- _Given passage_:
[Start of section]

Me and my lingerie

Summer has arrived, and it’s a hot one!  It’s time to break out those less-than clothes:   sundresses, sleeveless tops.    Which means is it also time for this Fashion Icon to confront once again the issue of bra straps.   

Let me be clear:   as a Moderately Repressed, Moderately Old Person, I favor relatively modest clothing.   Generally, we are talking about coverage from clavicle to rotator cuff. 

Note the return of the red Fasion Icon lipstick!   It got lost in the bottom of a backpack for a while, but I’m pleased to report it has re-emerged. 

When I first put these items on, they do a fine job of covering my underthings, thank you very much.  The problem comes when I actually move, which I tend to do throughout the day.  The question is:  do I care if my bra straps are visible?   Should I?

[End of section]

- _Supplied information_:
[Start of section]

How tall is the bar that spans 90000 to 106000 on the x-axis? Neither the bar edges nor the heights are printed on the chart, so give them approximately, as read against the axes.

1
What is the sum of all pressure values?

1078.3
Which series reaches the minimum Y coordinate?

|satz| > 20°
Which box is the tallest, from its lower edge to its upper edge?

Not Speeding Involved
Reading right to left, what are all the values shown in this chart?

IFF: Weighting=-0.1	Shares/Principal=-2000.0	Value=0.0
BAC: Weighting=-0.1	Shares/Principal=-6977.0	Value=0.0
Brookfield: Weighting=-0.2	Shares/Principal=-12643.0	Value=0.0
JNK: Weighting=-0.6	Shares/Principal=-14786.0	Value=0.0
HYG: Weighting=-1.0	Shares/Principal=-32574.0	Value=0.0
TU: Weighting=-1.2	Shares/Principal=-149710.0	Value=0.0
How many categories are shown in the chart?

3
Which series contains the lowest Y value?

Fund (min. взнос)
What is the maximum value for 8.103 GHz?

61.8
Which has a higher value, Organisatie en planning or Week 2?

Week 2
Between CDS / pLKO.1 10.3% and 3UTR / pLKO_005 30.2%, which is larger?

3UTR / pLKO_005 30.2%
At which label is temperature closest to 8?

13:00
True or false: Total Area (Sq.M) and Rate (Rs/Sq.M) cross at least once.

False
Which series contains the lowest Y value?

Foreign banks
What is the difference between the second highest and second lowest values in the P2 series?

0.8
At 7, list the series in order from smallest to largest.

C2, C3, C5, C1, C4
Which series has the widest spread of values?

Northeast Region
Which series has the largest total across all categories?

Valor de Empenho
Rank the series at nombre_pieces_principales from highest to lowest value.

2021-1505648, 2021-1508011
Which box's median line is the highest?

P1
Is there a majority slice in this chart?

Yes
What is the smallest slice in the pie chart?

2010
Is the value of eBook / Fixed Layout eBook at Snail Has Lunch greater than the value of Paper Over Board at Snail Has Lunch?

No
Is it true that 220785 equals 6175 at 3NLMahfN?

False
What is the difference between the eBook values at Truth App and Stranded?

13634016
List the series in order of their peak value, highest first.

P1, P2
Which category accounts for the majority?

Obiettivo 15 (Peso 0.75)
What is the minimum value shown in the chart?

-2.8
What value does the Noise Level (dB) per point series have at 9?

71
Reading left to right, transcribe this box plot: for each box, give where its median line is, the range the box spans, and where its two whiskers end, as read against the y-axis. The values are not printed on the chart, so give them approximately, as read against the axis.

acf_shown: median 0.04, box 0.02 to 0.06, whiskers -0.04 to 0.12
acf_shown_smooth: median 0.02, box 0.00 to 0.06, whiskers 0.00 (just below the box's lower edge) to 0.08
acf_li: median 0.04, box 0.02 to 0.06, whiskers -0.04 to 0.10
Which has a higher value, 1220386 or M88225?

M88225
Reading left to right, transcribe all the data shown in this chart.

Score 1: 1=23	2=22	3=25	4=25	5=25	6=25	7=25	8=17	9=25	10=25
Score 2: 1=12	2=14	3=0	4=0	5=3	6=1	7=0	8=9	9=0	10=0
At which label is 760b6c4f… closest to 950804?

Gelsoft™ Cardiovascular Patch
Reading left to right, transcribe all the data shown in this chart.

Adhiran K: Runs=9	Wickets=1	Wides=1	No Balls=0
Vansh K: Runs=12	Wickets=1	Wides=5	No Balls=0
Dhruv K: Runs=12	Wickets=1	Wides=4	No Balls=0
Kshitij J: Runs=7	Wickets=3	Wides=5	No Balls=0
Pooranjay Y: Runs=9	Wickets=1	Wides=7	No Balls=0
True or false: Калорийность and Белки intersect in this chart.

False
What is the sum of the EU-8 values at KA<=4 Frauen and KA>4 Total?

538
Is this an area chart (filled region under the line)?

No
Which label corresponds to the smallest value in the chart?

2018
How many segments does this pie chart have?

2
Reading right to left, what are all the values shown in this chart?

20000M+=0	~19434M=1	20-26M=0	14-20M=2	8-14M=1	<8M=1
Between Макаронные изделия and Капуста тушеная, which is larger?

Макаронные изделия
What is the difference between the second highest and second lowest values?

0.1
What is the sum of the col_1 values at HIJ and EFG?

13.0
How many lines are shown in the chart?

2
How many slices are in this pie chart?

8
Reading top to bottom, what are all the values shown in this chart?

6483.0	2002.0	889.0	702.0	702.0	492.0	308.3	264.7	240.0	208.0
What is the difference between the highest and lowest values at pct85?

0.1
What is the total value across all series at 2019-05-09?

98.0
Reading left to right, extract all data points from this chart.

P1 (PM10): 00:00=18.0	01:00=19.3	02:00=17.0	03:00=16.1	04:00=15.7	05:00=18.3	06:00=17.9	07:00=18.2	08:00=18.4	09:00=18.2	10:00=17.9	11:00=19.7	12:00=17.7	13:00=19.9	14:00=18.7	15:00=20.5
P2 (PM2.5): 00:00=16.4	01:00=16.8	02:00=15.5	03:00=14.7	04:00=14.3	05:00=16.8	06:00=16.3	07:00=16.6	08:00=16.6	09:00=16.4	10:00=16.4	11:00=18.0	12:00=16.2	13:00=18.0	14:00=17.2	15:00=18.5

[End of section]

- _Instruction_: Please return the stretch of the lingerie post above starting with "Me and my lingerie" and going on through "it has re-emerged.", copied word for word.

- _Answer for this exercise_:
Me and my lingerie

Summer has arrived, and it’s a hot one!  It’s time to break out those less-than clothes:   sundresses, sleeveless tops.    Which means is it also time for this Fashion Icon to confront once again the issue of bra straps.   

Let me be clear:   as a Moderately Repressed, Moderately Old Person, I favor relatively modest clothing.   Generally, we are talking about coverage from clavicle to rotator cuff. 

Note the return of the red Fasion Icon lipstick!   It got lost in the bottom of a backpack for a while, but I’m pleased to report it has re-emerged.